TIFF 2013 | The Invisible Woman (Ralph Fiennes, UK)—Special Presentation
By Angelo Muredda
While Coriolanus seemed designed to show us that Ralph Fiennes could direct as well as star in Shakespeare, The Invisible Woman scans as a cannier power play, a consistently underrated actor-director’s audition for high-toned costume dramas about major historical figures (Charles Dickens, here). As a director’s portfolio, it’s not so bad: certainly Fiennes proves himself more capable of this sort of middlebrow period recreation than fellow countryman Tom Hooper, who never met a pair of nostrils he didn’t want to jam a camera in. Fiennes’ framing is more classical, the better to take in the art director’s impeccable recreation of the drawing rooms, commercial theatres, and lecture halls of Victorian London, where a still-married Dickens (Fiennes) begins a tentative romance with actress Nelly Ternan (Felicity Jones).
The title, borrowed from Claire Tomalin’s biography of Ternan, suggests a spotlight on the ruined other woman, which The Iron Lady scripter Abi Morgan is all too happy to deliver in a number of on-the-nose monologues about men’s versus women’s freedom. But Fiennes’ attentions lie elsewhere: for one, he’s too keen on old Boz as a bon vivant and benevolent god to let him play second fiddle to his less proven female co-lead.

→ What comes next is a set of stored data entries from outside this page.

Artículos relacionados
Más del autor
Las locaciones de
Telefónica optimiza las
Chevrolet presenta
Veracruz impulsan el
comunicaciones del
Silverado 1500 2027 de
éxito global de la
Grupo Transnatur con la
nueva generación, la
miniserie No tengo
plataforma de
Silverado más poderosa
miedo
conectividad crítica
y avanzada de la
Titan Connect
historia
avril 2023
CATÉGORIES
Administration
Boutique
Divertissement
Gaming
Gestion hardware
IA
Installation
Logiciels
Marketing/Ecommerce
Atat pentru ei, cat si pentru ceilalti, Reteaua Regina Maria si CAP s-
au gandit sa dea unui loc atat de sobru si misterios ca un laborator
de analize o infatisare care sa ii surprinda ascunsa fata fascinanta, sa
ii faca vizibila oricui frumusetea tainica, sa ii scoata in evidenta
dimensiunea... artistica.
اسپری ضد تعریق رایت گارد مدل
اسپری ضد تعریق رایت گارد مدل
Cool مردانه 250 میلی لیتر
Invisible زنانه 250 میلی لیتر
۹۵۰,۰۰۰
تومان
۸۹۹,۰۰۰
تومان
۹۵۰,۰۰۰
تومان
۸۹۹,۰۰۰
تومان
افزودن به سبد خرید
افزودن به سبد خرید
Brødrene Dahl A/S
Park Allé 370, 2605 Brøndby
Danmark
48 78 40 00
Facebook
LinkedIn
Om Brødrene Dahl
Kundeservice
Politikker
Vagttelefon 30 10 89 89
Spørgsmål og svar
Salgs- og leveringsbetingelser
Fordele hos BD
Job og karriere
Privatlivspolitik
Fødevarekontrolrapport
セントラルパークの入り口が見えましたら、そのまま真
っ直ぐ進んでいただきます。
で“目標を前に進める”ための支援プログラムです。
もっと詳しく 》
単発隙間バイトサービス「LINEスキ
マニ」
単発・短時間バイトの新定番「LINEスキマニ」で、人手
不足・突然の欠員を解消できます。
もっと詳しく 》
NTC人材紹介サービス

He’s also got his filmmaking chops to prove, in grandstanding set pieces like a sweaty courtly dance that bows to Visconti, and the odd anthropological cutaway of housekeepers folding laundry. These asides are well-observed, but they’re ultimately distractions, relegating poor Ternan (and Jones, a warm but under-utilized presence) to the background of her own story.